─── Extracted data

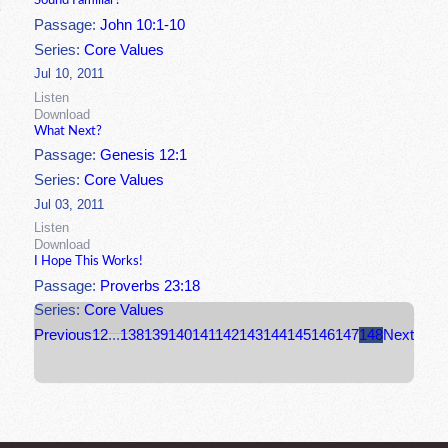
Sound Familiar?
Passage:
John 10:1-10
Series:
Core Values
Jul 10, 2011
Listen
Download
What Next?
Passage:
Genesis 12:1
Series:
Core Values
Jul 03, 2011
Listen
Download
I Hope This Works!
Passage:
Proverbs 23:18
Series:
Core Values
Previous
1
2
...
138
139
140
141
142
143
144
145
146
147
148
Next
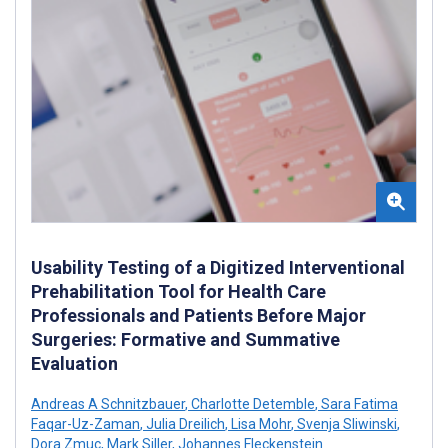
Usability Testing of a Digitized Interventional
Prehabilitation Tool for Health Care
Professionals and Patients Before Major
Surgeries: Formative and Summative
Evaluation
Andreas A Schnitzbauer
,
Charlotte Detemble
,
Sara Fatima
Faqar-Uz-Zaman
,
Julia Dreilich
,
Lisa Mohr
,
Svenja Sliwinski
,
Dora Zmuc
,
Mark Siller
,
Johannes Fleckenstein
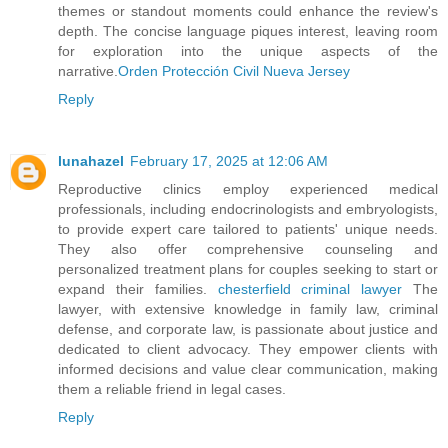
themes or standout moments could enhance the review's
depth. The concise language piques interest, leaving room
for exploration into the unique aspects of the
narrative.
Orden Protección Civil Nueva Jersey
Reply
lunahazel
February 17, 2025 at 12:06 AM
Reproductive clinics employ experienced medical
professionals, including endocrinologists and embryologists,
to provide expert care tailored to patients' unique needs.
They also offer comprehensive counseling and
personalized treatment plans for couples seeking to start or
expand their families.
chesterfield criminal lawyer
The
lawyer, with extensive knowledge in family law, criminal
defense, and corporate law, is passionate about justice and
dedicated to client advocacy. They empower clients with
informed decisions and value clear communication, making
them a reliable friend in legal cases.
Reply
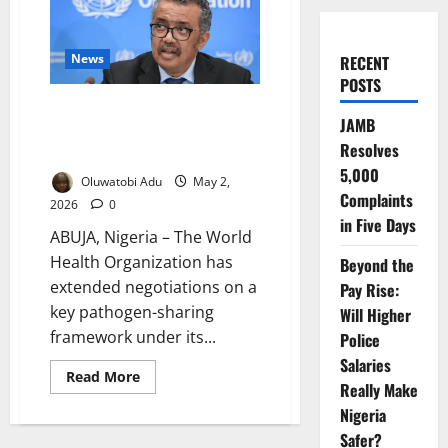
News
RECENT
POSTS
WHO Extends Talks on Global
JAMB
Pathogen Sharing Deal Ahead of
Resolves
Pandemic Pact
5,000
Oluwatobi Adu
May 2,
Complaints
2026
0
in Five Days
ABUJA, Nigeria – The World
Health Organization has
Beyond the
extended negotiations on a
Pay Rise:
key pathogen-sharing
Will Higher
framework under its...
Police
Salaries
Read
Read More
Really Make
more
about
Nigeria
WHO
Extends
Safer?
Talks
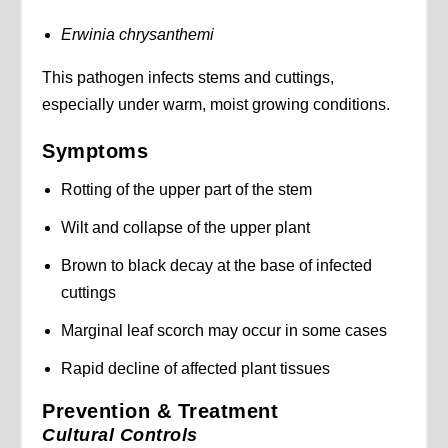
Erwinia chrysanthemi
This pathogen infects stems and cuttings,
especially under warm, moist growing conditions.
Symptoms
Rotting of the upper part of the stem
Wilt and collapse of the upper plant
Brown to black decay at the base of infected
cuttings
Marginal leaf scorch may occur in some cases
Rapid decline of affected plant tissues
Prevention & Treatment
Cultural Controls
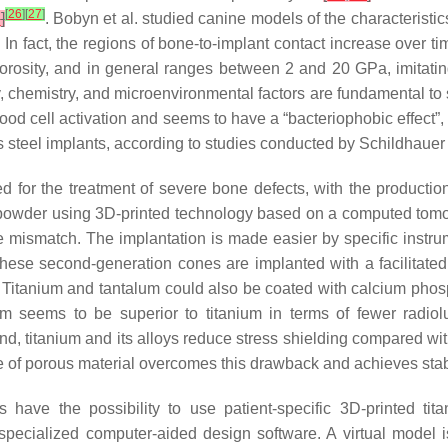
[
26
]
[
27
]
7
]
. Bobyn et al. studied canine models of the characteristi
In fact, the regions of bone-to-implant contact increase over ti
porosity, and in general ranges between 2 and 20 GPa, imitat
ty, chemistry, and microenvironmental factors are fundamental to
ood cell activation and seems to have a “bacteriophobic effect”
ss steel implants, according to studies conducted by Schildhaue
d for the treatment of severe bone defects, with the producti
m powder using 3D-printed technology based on a computed to
 mismatch. The implantation is made easier by specific instrum
These second-generation cones are implanted with a facilitate
s. Titanium and tantalum could also be coated with calcium phos
m seems to be superior to titanium in terms of fewer radiolu
and, titanium and its alloys reduce stress shielding compared wi
e of porous material overcomes this drawback and achieves stab
s have the possibility to use patient-specific 3D-printed t
 specialized computer-aided design software. A virtual model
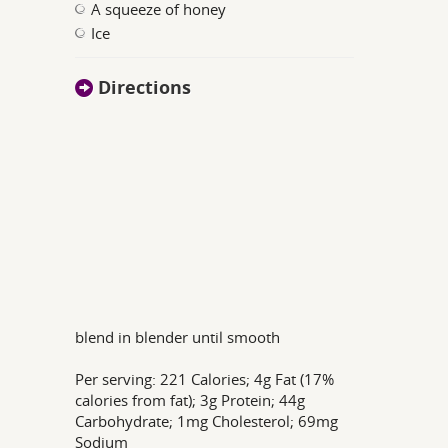
A squeeze of honey
Ice
Directions
blend in blender until smooth
Per serving: 221 Calories; 4g Fat (17%
calories from fat); 3g Protein; 44g
Carbohydrate; 1mg Cholesterol; 69mg
Sodium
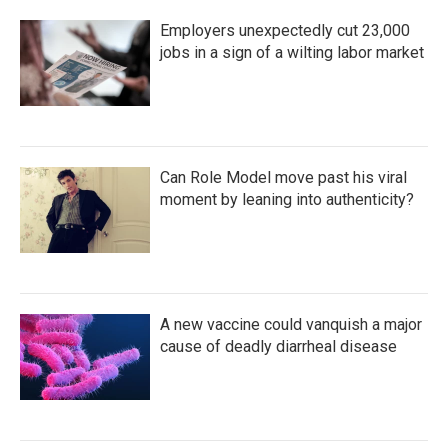
Employers unexpectedly cut 23,000
jobs in a sign of a wilting labor market
Can Role Model move past his viral
moment by leaning into authenticity?
A new vaccine could vanquish a major
cause of deadly diarrheal disease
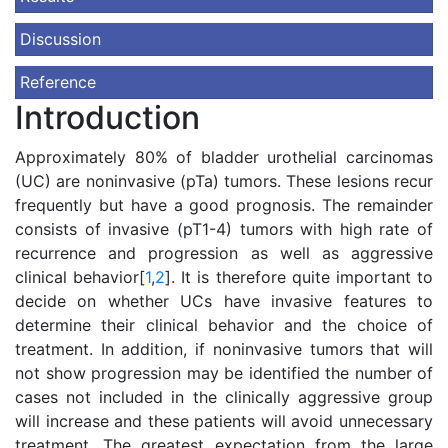
Discussion
Reference
Introduction
Approximately 80% of bladder urothelial carcinomas
(UC) are noninvasive (pTa) tumors. These lesions recur
frequently but have a good prognosis. The remainder
consists of invasive (pT1-4) tumors with high rate of
recurrence and progression as well as aggressive
clinical behavior[
1
,
2
]. It is therefore quite important to
decide on whether UCs have invasive features to
determine their clinical behavior and the choice of
treatment. In addition, if noninvasive tumors that will
not show progression may be identified the number of
cases not included in the clinically aggressive group
will increase and these patients will avoid unnecessary
treatment. The greatest expectation from the large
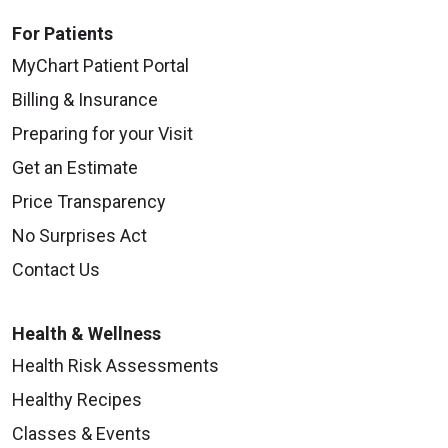
For Patients
MyChart Patient Portal
Billing & Insurance
Preparing for your Visit
Get an Estimate
Price Transparency
No Surprises Act
Contact Us
Health & Wellness
Health Risk Assessments
Healthy Recipes
Classes & Events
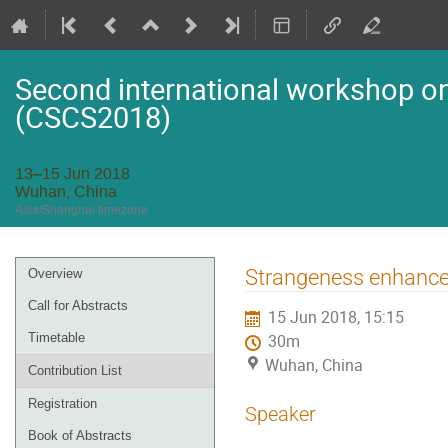
Second international workshop on 
(CSCS2018)
13–15 Jun 2018
Wuhan, China
Asia/Shanghai timezone
Event
Strangeness enhanc
Overview
menu
Call for Abstracts
15 Jun 2018, 15:15
Timetable
30m
Wuhan, China
Contribution List
Registration
Speaker
Book of Abstracts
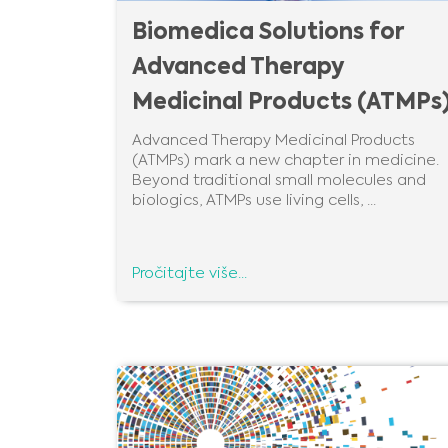
Biomedica Solutions for
Advanced Therapy
Medicinal Products (ATMPs
Advanced Therapy Medicinal Products
(ATMPs) mark a new chapter in medicine.
Beyond traditional small molecules and
biologics, ATMPs use living cells, ...
Pročitajte više...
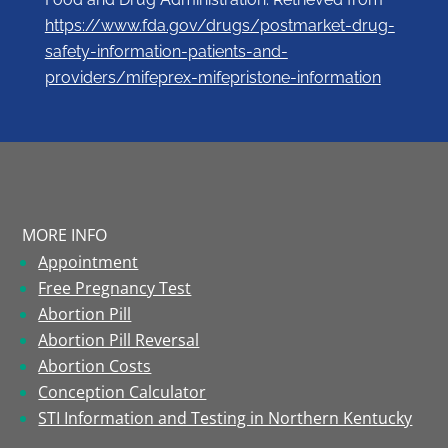
https://www.fda.gov/drugs/postmarket-drug-
safety-information-patients-and-
providers/mifeprex-mifepristone-information
MORE INFO
Appointment
Free Pregnancy Test
Abortion Pill
Abortion Pill Reversal
Abortion Costs
Conception Calculator
STI Information and Testing in Northern Kentucky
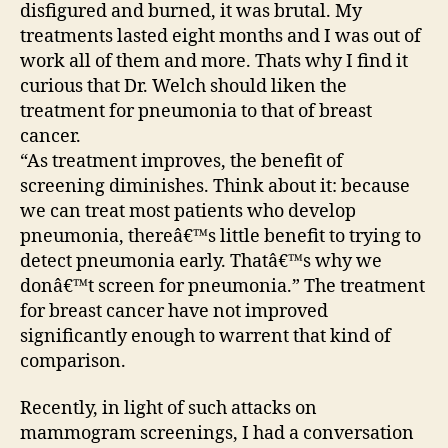
disfigured and burned, it was brutal. My
treatments lasted eight months and I was out of
work all of them and more. Thats why I find it
curious that Dr. Welch should liken the
treatment for pneumonia to that of breast
cancer.
“As treatment improves, the benefit of
screening diminishes. Think about it: because
we can treat most patients who develop
pneumonia, thereâ€™s little benefit to trying to
detect pneumonia early. Thatâ€™s why we
donâ€™t screen for pneumonia.” The treatment
for breast cancer have not improved
significantly enough to warrent that kind of
comparison.
Recently, in light of such attacks on
mammogram screenings, I had a conversation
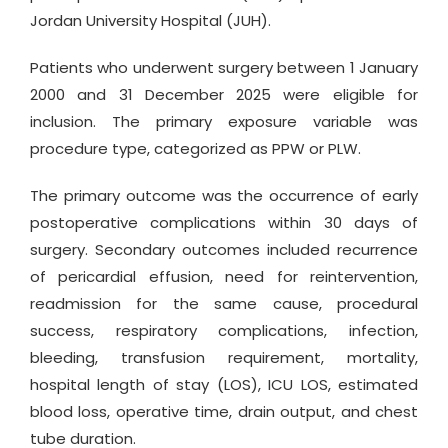
Jordan University Hospital (JUH).
Patients who underwent surgery between 1 January
2000 and 31 December 2025 were eligible for
inclusion. The primary exposure variable was
procedure type, categorized as PPW or PLW.
The primary outcome was the occurrence of early
postoperative complications within 30 days of
surgery. Secondary outcomes included recurrence
of pericardial effusion, need for reintervention,
readmission for the same cause, procedural
success, respiratory complications, infection,
bleeding, transfusion requirement, mortality,
hospital length of stay (LOS), ICU LOS, estimated
blood loss, operative time, drain output, and chest
tube duration.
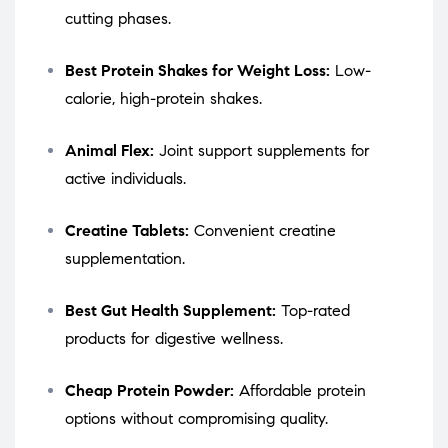
cutting phases.
Best Protein Shakes for Weight Loss:
Low-
calorie, high-protein shakes.
Animal Flex:
Joint support supplements for
active individuals.
Creatine Tablets:
Convenient creatine
supplementation.
Best Gut Health Supplement:
Top-rated
products for digestive wellness.
Cheap Protein Powder:
Affordable protein
options without compromising quality.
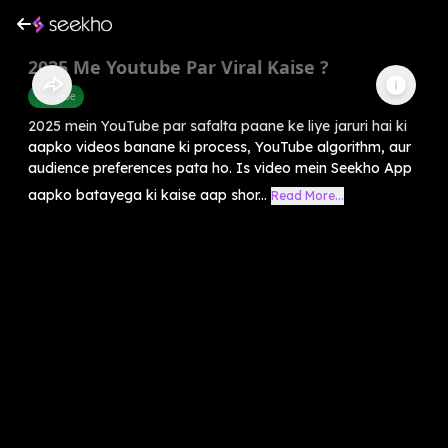
2025 Me Youtube Par Viral Kaise ?
Youtube
2025 mein YouTube par safalta paane ke liye jaruri hai ki
aapko videos banane ki process, YouTube algorithm, aur
audience preferences pata ho. Is video mein Seekho App
aapko batayega ki kaise aap shor...
Read More...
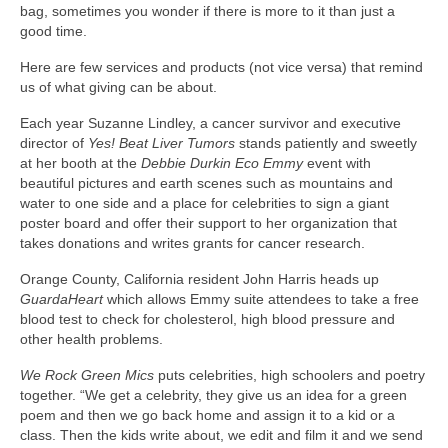
bag, sometimes you wonder if there is more to it than just a
Freelance Resume
good time.
Linkedin
Here are few services and products (not vice versa) that remind
us of what giving can be about.
Contact
Each year Suzanne Lindley, a cancer survivor and executive
director of
Yes! Beat Liver Tumors
stands patiently and sweetly
at her booth at the
Debbie Durkin Eco Emmy
event with
beautiful pictures and earth scenes such as mountains and
water to one side and a place for celebrities to sign a giant
poster board and offer their support to her organization that
takes donations and writes grants for cancer research.
Orange County, California resident John Harris heads up
GuardaHeart
which allows Emmy suite attendees to take a free
blood test to check for cholesterol, high blood pressure and
other health problems.
We Rock Green Mics
puts celebrities, high schoolers and poetry
together. “We get a celebrity, they give us an idea for a green
poem and then we go back home and assign it to a kid or a
class. Then the kids write about, we edit and film it and we send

──────

→ **Exercise**
Word for word, repeat the data above with the pictures left out.

→ **Worked solution**
Sound Familiar?
Passage:
John 10:1-10
Series:
Core Values
Jul 10, 2011
Listen
Download
What Next?
Passage:
Genesis 12:1
Series:
Core Values
Jul 03, 2011
Listen
Download
I Hope This Works!
Passage:
Proverbs 23:18
Series:
Core Values
Previous
1
2
...
138
139
140
141
142
143
144
145
146
147
148
Next
Usability Testing of a Digitized Interventional
Prehabilitation Tool for Health Care
Professionals and Patients Before Major
Surgeries: Formative and Summative
Evaluation
Andreas A Schnitzbauer
,
Charlotte Detemble
,
Sara Fatima
Faqar-Uz-Zaman
,
Julia Dreilich
,
Lisa Mohr
,
Svenja Sliwinski
,
Dora Zmuc
,
Mark Siller
,
Johannes Fleckenstein
themes or standout moments could enhance the review's
depth. The concise language piques interest, leaving room
for exploration into the unique aspects of the
narrative.
Orden Protección Civil Nueva Jersey
Reply
lunahazel
February 17, 2025 at 12:06 AM
Reproductive clinics employ experienced medical
professionals, including endocrinologists and embryologists,
to provide expert care tailored to patients' unique needs.
They also offer comprehensive counseling and
personalized treatment plans for couples seeking to start or
expand their families.
chesterfield criminal lawyer
The
lawyer, with extensive knowledge in family law, criminal
defense, and corporate law, is passionate about justice and
dedicated to client advocacy. They empower clients with
informed decisions and value clear communication, making
them a reliable friend in legal cases.
Reply
News
RECENT
POSTS
WHO Extends Talks on Global
JAMB
Pathogen Sharing Deal Ahead of
Resolves
Pandemic Pact
5,000
Oluwatobi Adu
May 2,
Complaints
2026
0
in Five Days
ABUJA, Nigeria – The World
Health Organization has
Beyond the
extended negotiations on a
Pay Rise:
key pathogen-sharing
Will Higher
framework under its...
Police
Salaries
Read
Read More
Really Make
more
about
Nigeria
WHO
Extends
Safer?
Talks
Erwinia chrysanthemi
This pathogen infects stems and cuttings,
especially under warm, moist growing conditions.
Symptoms
Rotting of the upper part of the stem
Wilt and collapse of the upper plant
Brown to black decay at the base of infected
cuttings
Marginal leaf scorch may occur in some cases
Rapid decline of affected plant tissues
Prevention & Treatment
Cultural Controls
[
26
]
[
27
]
7
]
. Bobyn et al. studied canine models of the characteristi
In fact, the regions of bone-to-implant contact increase over ti
porosity, and in general ranges between 2 and 20 GPa, imitat
ty, chemistry, and microenvironmental factors are fundamental to
ood cell activation and seems to have a “bacteriophobic effect”
ss steel implants, according to studies conducted by Schildhaue
d for the treatment of severe bone defects, with the producti
m powder using 3D-printed technology based on a computed to
 mismatch. The implantation is made easier by specific instrum
These second-generation cones are implanted with a facilitate
s. Titanium and tantalum could also be coated with calcium phos
m seems to be superior to titanium in terms of fewer radiolu
and, titanium and its alloys reduce stress shielding compared wi
e of porous material overcomes this drawback and achieves stab
s have the possibility to use patient-specific 3D-printed t
 specialized computer-aided design software. A virtual model
A squeeze of honey
Ice
Directions
blend in blender until smooth
Per serving: 221 Calories; 4g Fat (17%
calories from fat); 3g Protein; 44g
Carbohydrate; 1mg Cholesterol; 69mg
Sodium
Employers unexpectedly cut 23,000
jobs in a sign of a wilting labor market
Can Role Model move past his viral
moment by leaning into authenticity?
A new vaccine could vanquish a major
cause of deadly diarrheal disease
Discussion
Reference
Introduction
Approximately 80% of bladder urothelial carcinomas
(UC) are noninvasive (pTa) tumors. These lesions recur
frequently but have a good prognosis. The remainder
consists of invasive (pT1-4) tumors with high rate of
recurrence and progression as well as aggressive
clinical behavior[
1
,
2
]. It is therefore quite important to
decide on whether UCs have invasive features to
determine their clinical behavior and the choice of
treatment. In addition, if noninvasive tumors that will
not show progression may be identified the number of
cases not included in the clinically aggressive group
will increase and these patients will avoid unnecessary
treatment. The greatest expectation from the large
For Patients
MyChart Patient Portal
Billing & Insurance
Preparing for your Visit
Get an Estimate
Price Transparency
No Surprises Act
Contact Us
Health & Wellness
Health Risk Assessments
Healthy Recipes
Classes & Events
Second international workshop on 
(CSCS2018)
13–15 Jun 2018
Wuhan, China
Asia/Shanghai timezone
Event
Strangeness enhanc
Overview
menu
Call for Abstracts
15 Jun 2018, 15:15
Timetable
30m
Wuhan, China
Contribution List
Registration
Speaker
Book of Abstracts
Biomedica Solutions for
Advanced Therapy
Medicinal Products (ATMPs
Advanced Therapy Medicinal Products
(ATMPs) mark a new chapter in medicine.
Beyond traditional small molecules and
biologics, ATMPs use living cells, ...
Pročitajte više...
https://www.fda.gov/drugs/postmarket-drug-
safety-information-patients-and-
providers/mifeprex-mifepristone-information
MORE INFO
Appointment
Free Pregnancy Test
Abortion Pill
Abortion Pill Reversal
Abortion Costs
Conception Calculator
STI Information and Testing in Northern Kentucky
disfigured and burned, it was brutal. My
treatments lasted eight months and I was out of
work all of them and more. Thats why I find it
curious that Dr. Welch should liken the
treatment for pneumonia to that of breast
cancer.
“As treatment improves, the benefit of
screening diminishes. Think about it: because
we can treat most patients who develop
pneumonia, thereâ€™s little benefit to trying to
detect pneumonia early. Thatâ€™s why we
donâ€™t screen for pneumonia.” The treatment
for breast cancer have not improved
significantly enough to warrent that kind of
comparison.
Recently, in light of such attacks on
mammogram screenings, I had a conversation
Jordan University Hospital (JUH).
Patients who underwent surgery between 1 January
2000 and 31 December 2025 were eligible for
inclusion. The primary exposure variable was
procedure type, categorized as PPW or PLW.
The primary outcome was the occurrence of early
postoperative complications within 30 days of
surgery. Secondary outcomes included recurrence
of pericardial effusion, need for reintervention,
readmission for the same cause, procedural
success, respiratory complications, infection,
bleeding, transfusion requirement, mortality,
hospital length of stay (LOS), ICU LOS, estimated
blood loss, operative time, drain output, and chest
tube duration.
cutting phases.
Best Protein Shakes for Weight Loss:
Low-
calorie, high-protein shakes.
Animal Flex:
Joint support supplements for
active individuals.
Creatine Tablets:
Convenient creatine
supplementation.
Best Gut Health Supplement:
Top-rated
products for digestive wellness.
Cheap Protein Powder:
Affordable protein
options without compromising quality.
2025 Me Youtube Par Viral Kaise ?
Youtube
2025 mein YouTube par safalta paane ke liye jaruri hai ki
aapko videos banane ki process, YouTube algorithm, aur
audience preferences pata ho. Is video mein Seekho App
aapko batayega ki kaise aap shor...
Read More...
bag, sometimes you wonder if there is more to it than just a
Freelance Resume
good time.
Linkedin
Here are few services and products (not vice versa) that remind
us of what giving can be about.
Contact
Each year Suzanne Lindley, a cancer survivor and executive
director of
Yes! Beat Liver Tumors
stands patiently and sweetly
at her booth at the
Debbie Durkin Eco Emmy
event with
beautiful pictures and earth scenes such as mountains and
water to one side and a place for celebrities to sign a giant
poster board and offer their support to her organization that
takes donations and writes grants for cancer research.
Orange County, California resident John Harris heads up
GuardaHeart
which allows Emmy suite attendees to take a free
blood test to check for cholesterol, high blood pressure and
other health problems.
We Rock Green Mics
puts celebrities, high schoolers and poetry
together. “We get a celebrity, they give us an idea for a green
poem and then we go back home and assign it to a kid or a
class. Then the kids write about, we edit and film it and we send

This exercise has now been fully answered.